Does the discreteness of spacetime in canonical approaches imply good bye to STR?

Here is as I see the problem. The best way to understand it is to think what happens with rotations and quantum theory. Suppose that a certain vector quantity $V=(V_1,V_2,V_3) $ is such that its components are always multiples of a fixed quantity $d $. Then one is tempted to say that obviously rotational invariance is broken because if I take the vector $V=(d,0,0) $ and rotate it a bit, I get $V=(\cos(\phi) d, \sin(\phi) d,0) $, and $\cos(\phi) d $ is smaller than $d $. Therefore, either rotational invariance is broken, or the vector components can be smaller. Right? No, wrong. Why? Because of quantum theory. Suppose now that the quantity $V$ is the angular momentum of an atom. Then, since the atom is quantum mechanical, you cannot measure all the 3 components together. If you measure one, you can get say either $0 $, or $\hbar$, or $2\hbar$ ..., that it, precisely multiples of a fixed quantity.

Now supose you have measured that the $x$ component of the angular momentum was hbar. Rotate slowly the atom. Do you measure them something a bit smaller that $\hbar$? No! You measure again either zero, or $\hbar$ ... what changes continuously is not the eigenvalue, namely the quantity that you measure, but rather the probabilities of measuring one or the other of those eigenvalues.

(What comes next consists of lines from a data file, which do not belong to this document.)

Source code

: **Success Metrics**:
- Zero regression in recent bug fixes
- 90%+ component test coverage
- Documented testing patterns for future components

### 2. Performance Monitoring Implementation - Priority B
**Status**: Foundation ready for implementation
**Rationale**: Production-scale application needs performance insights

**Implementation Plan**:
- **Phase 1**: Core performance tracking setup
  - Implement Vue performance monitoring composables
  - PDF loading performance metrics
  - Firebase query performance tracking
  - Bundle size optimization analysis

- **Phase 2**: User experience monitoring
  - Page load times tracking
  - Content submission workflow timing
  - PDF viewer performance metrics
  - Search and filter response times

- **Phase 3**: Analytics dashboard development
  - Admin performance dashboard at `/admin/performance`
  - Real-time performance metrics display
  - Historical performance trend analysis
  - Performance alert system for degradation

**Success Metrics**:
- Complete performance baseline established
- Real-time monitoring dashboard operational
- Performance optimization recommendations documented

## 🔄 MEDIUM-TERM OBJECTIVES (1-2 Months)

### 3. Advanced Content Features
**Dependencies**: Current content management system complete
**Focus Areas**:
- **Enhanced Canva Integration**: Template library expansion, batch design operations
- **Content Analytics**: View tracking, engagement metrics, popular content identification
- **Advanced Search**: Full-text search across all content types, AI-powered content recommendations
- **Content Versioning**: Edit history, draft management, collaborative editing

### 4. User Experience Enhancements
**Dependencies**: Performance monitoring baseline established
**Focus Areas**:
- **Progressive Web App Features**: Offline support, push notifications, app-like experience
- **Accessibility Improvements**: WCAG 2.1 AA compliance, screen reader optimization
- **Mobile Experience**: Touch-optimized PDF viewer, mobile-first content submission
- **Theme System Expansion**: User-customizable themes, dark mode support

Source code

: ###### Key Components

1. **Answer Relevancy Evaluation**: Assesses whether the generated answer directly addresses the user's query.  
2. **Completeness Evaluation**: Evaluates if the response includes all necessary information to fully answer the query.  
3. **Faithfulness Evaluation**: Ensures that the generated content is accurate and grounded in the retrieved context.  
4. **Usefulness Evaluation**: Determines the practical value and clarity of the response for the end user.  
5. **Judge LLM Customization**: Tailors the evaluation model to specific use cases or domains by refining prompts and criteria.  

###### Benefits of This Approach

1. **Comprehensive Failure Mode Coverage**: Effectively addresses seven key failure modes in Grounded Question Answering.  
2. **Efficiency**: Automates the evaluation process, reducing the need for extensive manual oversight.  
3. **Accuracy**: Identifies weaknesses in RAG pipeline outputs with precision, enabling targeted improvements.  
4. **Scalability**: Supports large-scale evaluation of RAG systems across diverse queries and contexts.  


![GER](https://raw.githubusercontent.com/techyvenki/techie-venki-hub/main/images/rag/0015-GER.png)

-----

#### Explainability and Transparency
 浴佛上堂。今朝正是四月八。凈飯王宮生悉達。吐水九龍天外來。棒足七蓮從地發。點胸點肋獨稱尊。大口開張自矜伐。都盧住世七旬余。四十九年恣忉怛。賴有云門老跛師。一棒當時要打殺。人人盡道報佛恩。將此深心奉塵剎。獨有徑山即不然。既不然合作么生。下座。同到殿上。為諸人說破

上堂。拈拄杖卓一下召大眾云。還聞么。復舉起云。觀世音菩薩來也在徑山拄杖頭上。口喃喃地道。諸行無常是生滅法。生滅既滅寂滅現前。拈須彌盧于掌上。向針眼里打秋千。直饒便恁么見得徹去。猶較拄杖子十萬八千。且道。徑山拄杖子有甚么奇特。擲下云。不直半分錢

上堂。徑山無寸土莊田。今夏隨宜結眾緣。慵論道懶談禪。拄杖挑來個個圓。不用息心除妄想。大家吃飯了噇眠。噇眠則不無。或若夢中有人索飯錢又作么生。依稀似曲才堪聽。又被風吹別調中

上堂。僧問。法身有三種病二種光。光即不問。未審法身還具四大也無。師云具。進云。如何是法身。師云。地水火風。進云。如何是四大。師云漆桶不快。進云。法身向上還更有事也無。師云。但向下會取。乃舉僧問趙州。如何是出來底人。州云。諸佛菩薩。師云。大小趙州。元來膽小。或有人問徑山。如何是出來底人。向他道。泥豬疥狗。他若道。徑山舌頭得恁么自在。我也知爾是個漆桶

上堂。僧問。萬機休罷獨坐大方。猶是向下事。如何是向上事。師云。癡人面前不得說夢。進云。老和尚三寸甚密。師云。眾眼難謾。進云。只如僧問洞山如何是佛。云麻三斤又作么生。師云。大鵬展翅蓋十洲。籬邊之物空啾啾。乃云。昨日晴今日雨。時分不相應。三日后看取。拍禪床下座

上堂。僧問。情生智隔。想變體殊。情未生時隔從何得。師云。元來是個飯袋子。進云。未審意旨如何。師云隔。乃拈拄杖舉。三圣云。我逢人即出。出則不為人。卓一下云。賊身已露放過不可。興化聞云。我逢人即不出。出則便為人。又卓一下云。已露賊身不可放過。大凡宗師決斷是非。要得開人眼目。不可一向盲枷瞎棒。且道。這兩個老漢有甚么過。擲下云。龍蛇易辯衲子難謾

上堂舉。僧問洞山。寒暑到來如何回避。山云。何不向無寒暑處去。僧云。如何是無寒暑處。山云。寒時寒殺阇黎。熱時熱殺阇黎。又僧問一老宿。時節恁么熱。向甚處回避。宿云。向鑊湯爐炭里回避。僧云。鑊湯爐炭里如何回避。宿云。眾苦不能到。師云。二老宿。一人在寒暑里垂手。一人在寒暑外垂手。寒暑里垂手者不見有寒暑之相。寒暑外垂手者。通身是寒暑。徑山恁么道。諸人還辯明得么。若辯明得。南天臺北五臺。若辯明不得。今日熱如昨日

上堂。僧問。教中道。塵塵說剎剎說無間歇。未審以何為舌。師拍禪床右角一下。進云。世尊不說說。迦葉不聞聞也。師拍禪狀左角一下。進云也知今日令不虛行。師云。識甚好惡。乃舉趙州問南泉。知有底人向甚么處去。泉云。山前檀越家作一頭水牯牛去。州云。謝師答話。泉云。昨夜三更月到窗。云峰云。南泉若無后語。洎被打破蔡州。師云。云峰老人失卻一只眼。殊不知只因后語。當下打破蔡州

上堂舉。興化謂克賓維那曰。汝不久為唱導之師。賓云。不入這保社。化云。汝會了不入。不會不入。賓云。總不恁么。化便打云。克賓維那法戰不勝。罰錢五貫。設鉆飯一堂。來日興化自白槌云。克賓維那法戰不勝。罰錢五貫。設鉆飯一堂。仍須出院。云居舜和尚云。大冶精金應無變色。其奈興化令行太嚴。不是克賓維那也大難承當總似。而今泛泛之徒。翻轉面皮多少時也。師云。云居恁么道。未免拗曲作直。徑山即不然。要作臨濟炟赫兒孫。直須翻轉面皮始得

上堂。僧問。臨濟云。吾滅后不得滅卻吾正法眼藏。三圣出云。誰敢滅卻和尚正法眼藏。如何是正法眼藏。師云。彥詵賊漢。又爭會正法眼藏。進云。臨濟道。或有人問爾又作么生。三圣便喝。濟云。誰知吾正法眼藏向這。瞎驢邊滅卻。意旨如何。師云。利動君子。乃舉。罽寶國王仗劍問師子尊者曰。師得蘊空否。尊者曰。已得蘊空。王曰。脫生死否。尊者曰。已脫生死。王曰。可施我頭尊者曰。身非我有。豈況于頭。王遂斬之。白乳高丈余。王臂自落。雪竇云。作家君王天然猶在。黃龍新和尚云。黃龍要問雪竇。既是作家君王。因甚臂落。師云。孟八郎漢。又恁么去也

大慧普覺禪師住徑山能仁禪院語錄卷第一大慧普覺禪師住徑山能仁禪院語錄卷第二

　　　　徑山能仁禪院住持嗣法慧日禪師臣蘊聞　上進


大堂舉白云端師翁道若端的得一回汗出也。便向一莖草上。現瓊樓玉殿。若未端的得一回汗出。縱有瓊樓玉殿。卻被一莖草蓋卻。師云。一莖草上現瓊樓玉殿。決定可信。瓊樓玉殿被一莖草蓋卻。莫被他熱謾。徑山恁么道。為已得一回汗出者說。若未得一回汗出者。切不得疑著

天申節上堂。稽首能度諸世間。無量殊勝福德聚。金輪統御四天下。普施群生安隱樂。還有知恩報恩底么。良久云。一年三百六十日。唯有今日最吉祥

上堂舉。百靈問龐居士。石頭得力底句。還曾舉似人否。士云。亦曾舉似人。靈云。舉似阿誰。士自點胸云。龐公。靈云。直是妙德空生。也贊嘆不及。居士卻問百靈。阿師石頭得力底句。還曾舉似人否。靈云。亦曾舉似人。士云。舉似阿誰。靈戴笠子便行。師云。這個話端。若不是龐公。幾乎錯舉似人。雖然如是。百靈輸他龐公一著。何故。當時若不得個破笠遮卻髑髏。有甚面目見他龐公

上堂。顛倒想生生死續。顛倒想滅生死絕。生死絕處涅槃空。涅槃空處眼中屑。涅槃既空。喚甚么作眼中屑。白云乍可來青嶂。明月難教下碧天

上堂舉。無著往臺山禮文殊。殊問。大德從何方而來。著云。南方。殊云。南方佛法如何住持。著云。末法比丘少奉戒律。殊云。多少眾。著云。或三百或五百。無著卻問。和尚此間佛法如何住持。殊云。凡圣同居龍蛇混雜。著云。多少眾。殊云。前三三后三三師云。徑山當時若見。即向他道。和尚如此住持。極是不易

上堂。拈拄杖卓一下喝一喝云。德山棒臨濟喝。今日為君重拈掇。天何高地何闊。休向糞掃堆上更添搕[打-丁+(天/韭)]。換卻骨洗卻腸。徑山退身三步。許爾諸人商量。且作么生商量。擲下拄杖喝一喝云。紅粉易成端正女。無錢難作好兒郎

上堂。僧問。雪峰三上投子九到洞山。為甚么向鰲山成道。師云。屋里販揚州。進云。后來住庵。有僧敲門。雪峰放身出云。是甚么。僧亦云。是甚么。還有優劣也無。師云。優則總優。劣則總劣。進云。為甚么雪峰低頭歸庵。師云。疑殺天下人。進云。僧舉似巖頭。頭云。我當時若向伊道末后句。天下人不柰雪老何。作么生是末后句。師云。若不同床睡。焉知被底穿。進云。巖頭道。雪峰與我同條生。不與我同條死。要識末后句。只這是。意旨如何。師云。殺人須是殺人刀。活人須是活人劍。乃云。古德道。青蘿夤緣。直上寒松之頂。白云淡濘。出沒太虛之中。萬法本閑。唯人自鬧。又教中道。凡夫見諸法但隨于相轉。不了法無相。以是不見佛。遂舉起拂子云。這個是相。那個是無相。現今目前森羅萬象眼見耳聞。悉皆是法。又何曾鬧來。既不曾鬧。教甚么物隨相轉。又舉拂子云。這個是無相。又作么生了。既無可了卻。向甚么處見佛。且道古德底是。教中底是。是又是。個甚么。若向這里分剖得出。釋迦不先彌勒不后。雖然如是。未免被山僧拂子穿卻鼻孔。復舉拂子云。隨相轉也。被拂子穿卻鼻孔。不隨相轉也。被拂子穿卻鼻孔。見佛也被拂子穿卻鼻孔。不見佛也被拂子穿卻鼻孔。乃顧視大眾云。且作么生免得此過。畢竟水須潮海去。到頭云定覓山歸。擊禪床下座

Same with the Planck area in LQG. If you measure an area, (and if LQG is correct, which all to be seen, of course!) you get a certain discrete number. If you boost the system, you do not meqsure the Lorentz contracted eigenvalues of the area: you measure one or the other of the same eigenvalues, with continuously changing probabilities. And, by the way, of course areas are observables. For instance any CERN experiment that measures a total scattering amplitude amplitude is measuring an area. Scattering amplitudes are in $\mathrm{cm}^2$, that is are areas.


Yes, sb1, all your statements are totally correct.

A discrete spacetime immediately implies lots of bulk degrees of freedom that remember the detailed arrangement of the discrete blocks - unless it is regular and unique. Consequently, the "vacuum" carries a gigantic entropy density - the Planck entropy density if the concept is applied at the Planck scale.

Such an entropy density $(huge,0,0,0)$ immediately violates the Lorentz symmetry because in different reference frames, it will have nonzero spatial components.

Also, the privileged reference frame will mean that any moving object will instantly - within a Planck time or so - dissipate all of its kinetic energy to the extra degrees of freedom in the discrete structure. So the "vacuum" will actually behave as a superdense liquid that immediately stops any "swimmer": inertia becomes totally impossible. One could continue with other flagrant contradictions.

All these things dramatically violate basic observations of the real world. In fact, the Fermi satellite has verified that even at the Planck scale, the Lorentz symmetry works much better than up to O(100%) errors. Also, one can see that any non-stringy, non-QFT unification attempt for quantum gravity has considered the discreteness in the very sense we discuss, which is why it is instantly excluded.

One can use special dictionary and special proofs for each of them. For example, spin foam models define the proper area of surface $\Sigma$ more or less as the number of its intersections with the spin foam. However, it's clear that this number can't go to zero even if the shape of $\Sigma$ in spacetime is chosen to be light-like or near-light-like.


It's worth making an analogy here. LQG does not impose an fixed lattice structure. The only discreteness existing is that area and volume operators have a discrete spectrum, specifically meaning that there is a "smallest" area and volume possible before zero. This should be compared to the familiar spin algebra --- there is rotational invariance, but the states are not rotationally invariant (individually)! The situation is almost exactly analogous.